Crude Oil Price Drops After OPEC’s Output Deal


• Petroleum ministry receives knocks over alleged abuse of FoI Act
Ejiofor Alike in Lagos and Chineme Okafor in Abuja With agency reports

The price of the global benchmark, Brent crude oil fell yesterday as investors prepared for an extra one million barrels per day (bpd) in output to hit the markets after the Organisation of Petroleum Exporting Countries (OPEC) and other producers agreed to raise production.

This is coming as the Ministry of Petroleum Resources was yesterday placed on the ‘FoI Hall of Shame’ of a civil society organisation (CSO), the Media Rights Agenda (MRA).

Despite the increase, which is intended to stop the gap between global supply and demand from becoming too wide, analysts said global oil markets would likely remain relatively tight this year.

Brent crude futures fell $1.15 to $74.40 per barrel, while US light crude rose 20 cents to $68.78 a barrel, supported in part by a Canadian supply outage.
Prices initially jumped after an OPEC deal to increase output was announced late last week, as it was not seen boosting supply by as much as some had expected.

OPEC and non-OPEC partners including Russia have since 2017 cut output by 1.8 million bpd to tighten the market and prop up prices.
In another development, the Ministry of Petroleum Resources was yesterday placed on the ‘FoI Hall of Shame’ of a civil society organisation (CSO), the Media Rights Agenda (MRA) for allegedly failing to comply with its duties and obligations under the Freedom of Information (FoI) Act 2011.

This is coming as another CSO in the country’s extractive industries, the Publish What You Pay (PWYP) Nigeria Office, has said it would be disappointing for President Muhammadu Buhari to withhold his assent to the Petroleum Industry Governance Bill (PIGB).

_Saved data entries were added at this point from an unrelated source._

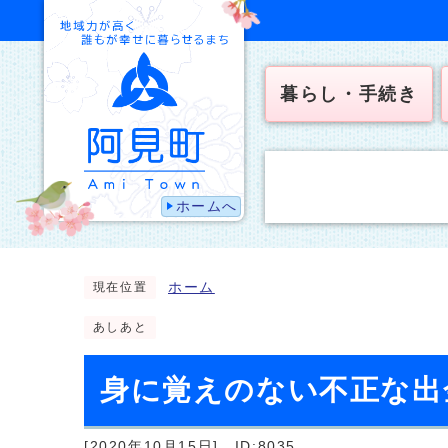
暮らし・手続き
ホームへ
ホーム
現在位置
あしあと
身に覚えのない不正な出
[2020年10月15日]
ID:8035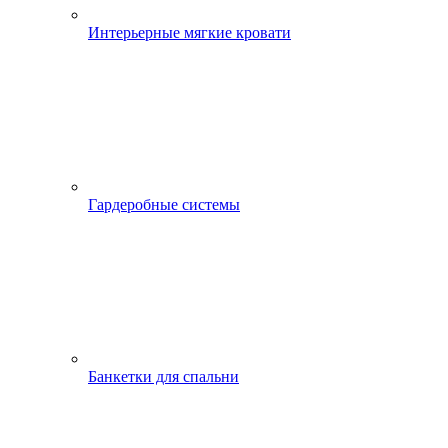
Интерьерные мягкие кровати
Гардеробные системы
Банкетки для спальни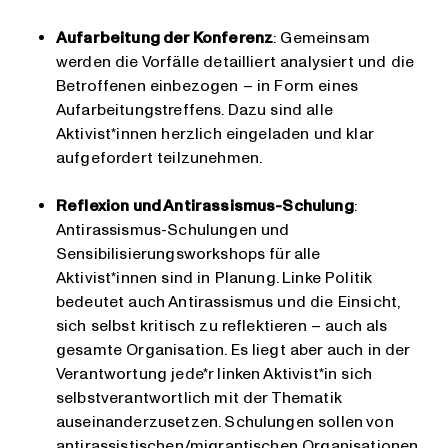
Aufarbeitung der Konferenz
: Gemeinsam
werden die Vorfälle detailliert analysiert und die
Betroffenen einbezogen – in Form eines
Aufarbeitungstreffens. Dazu sind alle
Aktivist*innen herzlich eingeladen und klar
aufgefordert teilzunehmen.
Reflexion und Antirassismus-Schulung
:
Antirassismus-Schulungen und
Sensibilisierungsworkshops für alle
Aktivist*innen sind in Planung. Linke Politik
bedeutet auch Antirassismus und die Einsicht,
sich selbst kritisch zu reflektieren – auch als
gesamte Organisation. Es liegt aber auch in der
Verantwortung jede*r linken Aktivist*in sich
selbstverantwortlich mit der Thematik
auseinanderzusetzen. Schulungen sollen von
antirassistischen/migrantischen Organisationen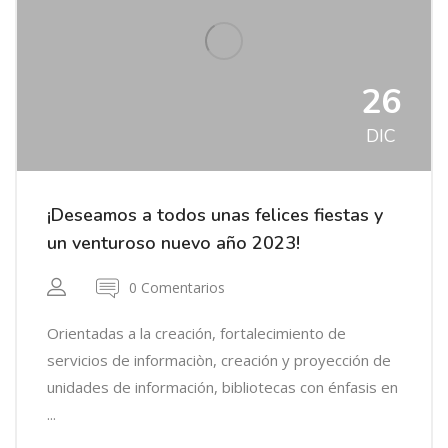
26
DIC
¡Deseamos a todos unas felices fiestas y
un venturoso nuevo año 2023!
0 Comentarios
Orientadas a la creación, fortalecimiento de
servicios de informaciòn, creación y proyección de
unidades de información, bibliotecas con énfasis en
...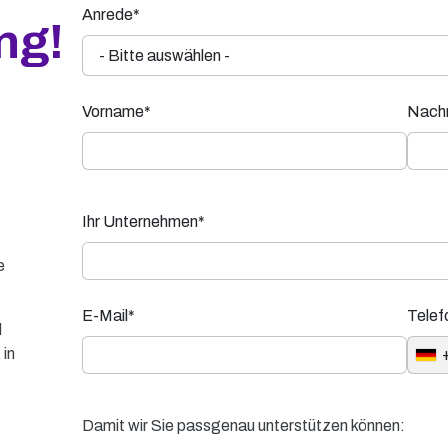
Anrede*
ng!
Vorname*
Nach
Ihr Unternehmen*
e
E-Mail*
Tele
d
 in
Damit wir Sie passgenau unterstützen können: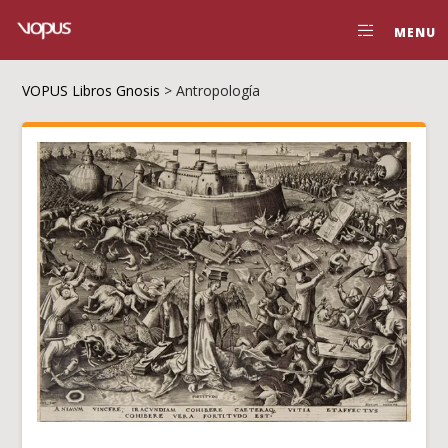
MENU
VOPUS Libros Gnosis
>
Antropología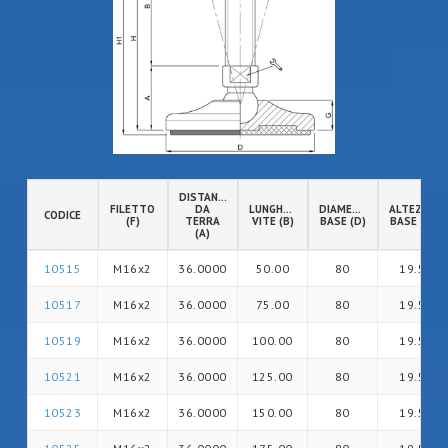
DISTANZA
FILETTO
DA
LUNGHEZZA
DIAMETRO
ALTEZZA
CODICE
(F)
TERRA
VITE (B)
BASE (D)
BASE (G)
(A)
10515
M16x2
36.0000
50.00
80
19.5
10517
M16x2
36.0000
75.00
80
19.5
10519
M16x2
36.0000
100.00
80
19.5
10521
M16x2
36.0000
125.00
80
19.5
10523
M16x2
36.0000
150.00
80
19.5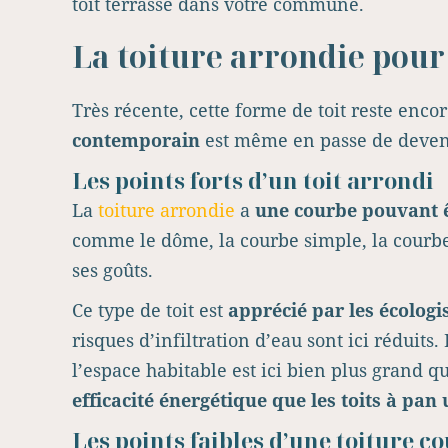
toit terrasse dans votre commune.
La toiture arrondie pour
Très récente, cette forme de toit reste enco
contemporain
est même en passe de deveni
Les points forts d’un toit arrondi
La
toiture arrondie
a
une courbe pouvant ê
comme le dôme, la courbe simple, la courbe 
ses goûts.
Ce type de toit est
apprécié par les écologi
risques d’infiltration d’eau sont ici réduits
l’espace habitable est ici bien plus grand q
efficacité énergétique que les toits à pan
Les points faibles d’une toiture c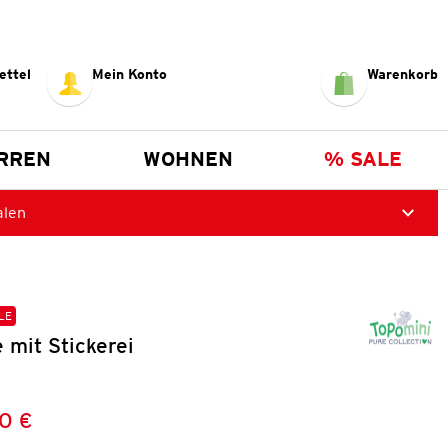
ettel
Mein Konto
Warenkorb
RREN
WOHNEN
% SALE
alen
LE
mit Stickerei
0 €
Preis:
: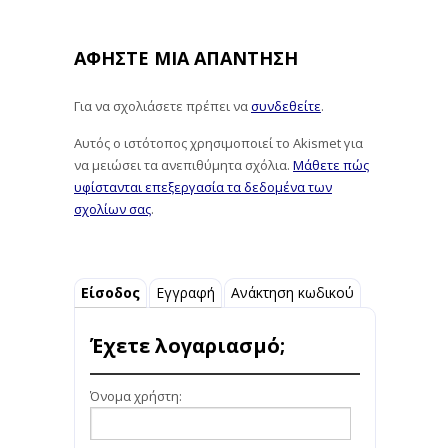
ΑΦΉΣΤΕ ΜΙΑ ΑΠΆΝΤΗΣΗ
Για να σχολιάσετε πρέπει να
συνδεθείτε
.
Αυτός ο ιστότοπος χρησιμοποιεί το Akismet για
να μειώσει τα ανεπιθύμητα σχόλια.
Μάθετε πώς
υφίστανται επεξεργασία τα δεδομένα των
σχολίων σας
.
Είσοδος
Εγγραφή
Ανάκτηση κωδικού
Έχετε λογαριασμό;
Όνομα χρήστη: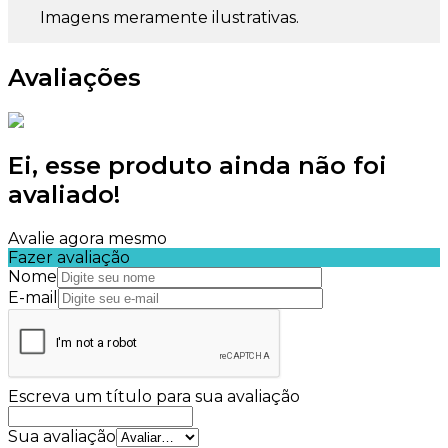
Imagens meramente ilustrativas.
Avaliações
Ei, esse produto ainda não foi
avaliado!
Avalie agora mesmo
Fazer avaliação
Nome
E-mail
Escreva um título para sua avaliação
Sua avaliação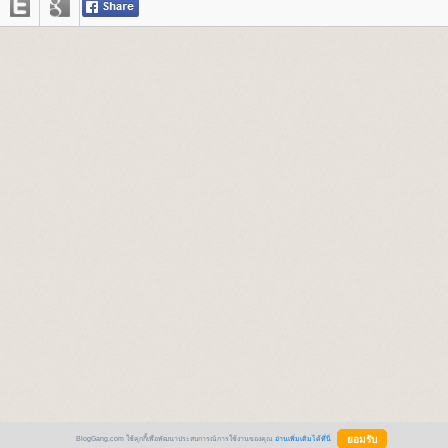
BlogGang.com ใช้คุกกี้เพื่อพัฒนาประสบการณ์การใช้งานของคุณ
อ่านเพิ่มเติมได้ที่นี่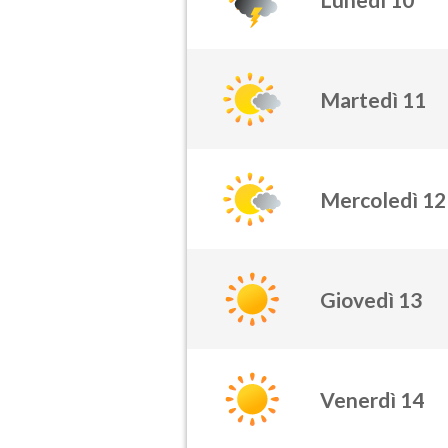
Martedì 11
Mercoledì 12
Giovedì 13
Venerdì 14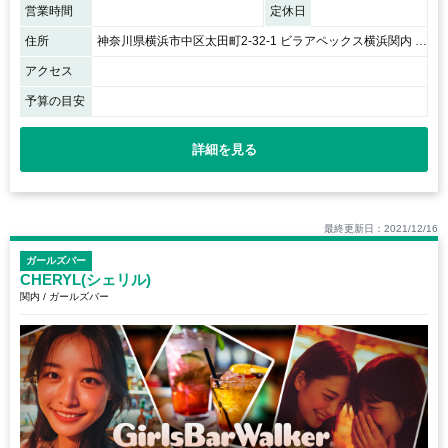
営業時間
定休日
住所
神奈川県横浜市中区太田町2-32-1 ビラアペックス横浜関内 6F
アクセス
予算の目安
詳細を見る
最終更新日：2021/12/16
ガールズバー
CHERYL(シェリル)
関内 / ガールズバー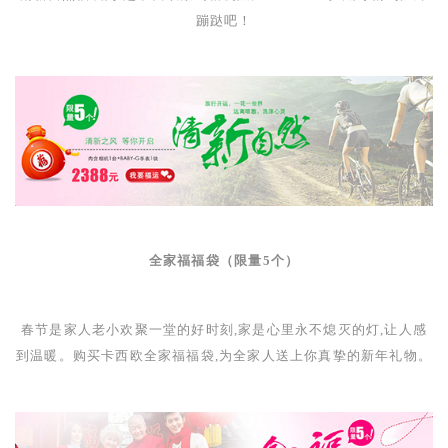
蹦跶吧！
全家福福袋（限量
5
个）
春节是家人老小欢聚一堂的好时刻,家是心里永不熄灭的灯,让人感
到温暖。购买卡西欧全家福福袋,为全家人送上你真挚的新年礼物。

MRA launched the initiative in July 2017, to highlight public officials and institutions that are undermining the effectiveness of the FoI Act through their actions, inactions, utterances, and decisions.
However, it said in a statement yesterday, that the petroleum ministry had from 2011 allegedly violated all aspects of the FoI Act, hence its induction into the hall of shame, which also has a couple of the federal government’s ministries, departments and agencies (MDAs) in it.

“The Federal Ministry of Petroleum Resources has violated virtually all its obligations under the FoI Act since the law was enacted seven years ago. We are at a loss as to how the ministry hopes to perform its function of ensuring compliance with all applicable laws and regulations in the oil and gas sector when it is itself not complying with a major law of the land.  It cannot possibly have the moral authority to insist on compliance by other entities with laws when it is not complying with other laws that apply to it,” MRA’s Legal Officer, Ms. Chioma Nwaodike, said in the statement.
Nwaodike explained that the ministry clearly recognised its principal mandate to ensure that Nigeria’s oil sector is well-managed, but does not recognise the need to be transparent to Nigerians.

According to her: “It is ironic that although the ministry appreciates that its main function is to ensure that Nigeria’s major revenue earner is managed for the benefit of the country and its people, it does not appear to recognise the need for it to be transparent and accountable to the people of Nigeria and is clearly unwilling to make the effort.”
“This cult-like secrecy has prevented the ministry from proactively disclosing information that can contribute to informed public debates about the management of the country’s natural resources and better policies on the issue which will in turn promote good governance,” she explained.

She also accused the ministry of non-compliance with Section 29 of the Act, which makes it mandatory for it, like all other public institutions, to submit annual reports to the Attorney-General of the Federation on its implementation of the Act and make such reports publicly available.
According to her, the ministry had not submitted any report to the Attorney-General of the Federation since the Act was passed in 2011 and has not published any such report to the public, when it should have submitted and publicly published seven such reports as at February 1, 2018.

She said such serial disobedience of a valid law was unacceptable and an egregious act of impunity, which should lead to the disengagement of its headship.
The ministry, she noted, has also not designated an appropriate officer to whom requests for information from members of the public should be sent nor has it proactively published the title and address of such an officer either on its website or anywhere else, as required by Section 2(3)(f) of the Act and the FoI implementation guidelines issued by the Attorney-General of the Federation.
Meanwhile, PWYP Nigeria Office, has urged President Buhari to sign the PIGB, saying  it would be disappointing for Buhari to withhold his assent to the reform bill.

 Speaking at a press briefing to update reporters on the status of the PIGB and three other bills – the Petroleum Industry Host Communities Bill; Petroleum Industry Fiscal Bill; and Petroleum Industry Administration Bill, which were created from the omnibus Petroleum Industry Bill (PIB), the National Coordinator of PWYP, Mr. Peter Egbule, said Buhari had the right to withhold assent on the bill, but that such decision would not be in the interest of Nigeria.
According to Egbule, both Buhari and the National Assembly can get the PIGB and three other bills passed into law before the tenure of the current administration ends in 2019, if they really want to.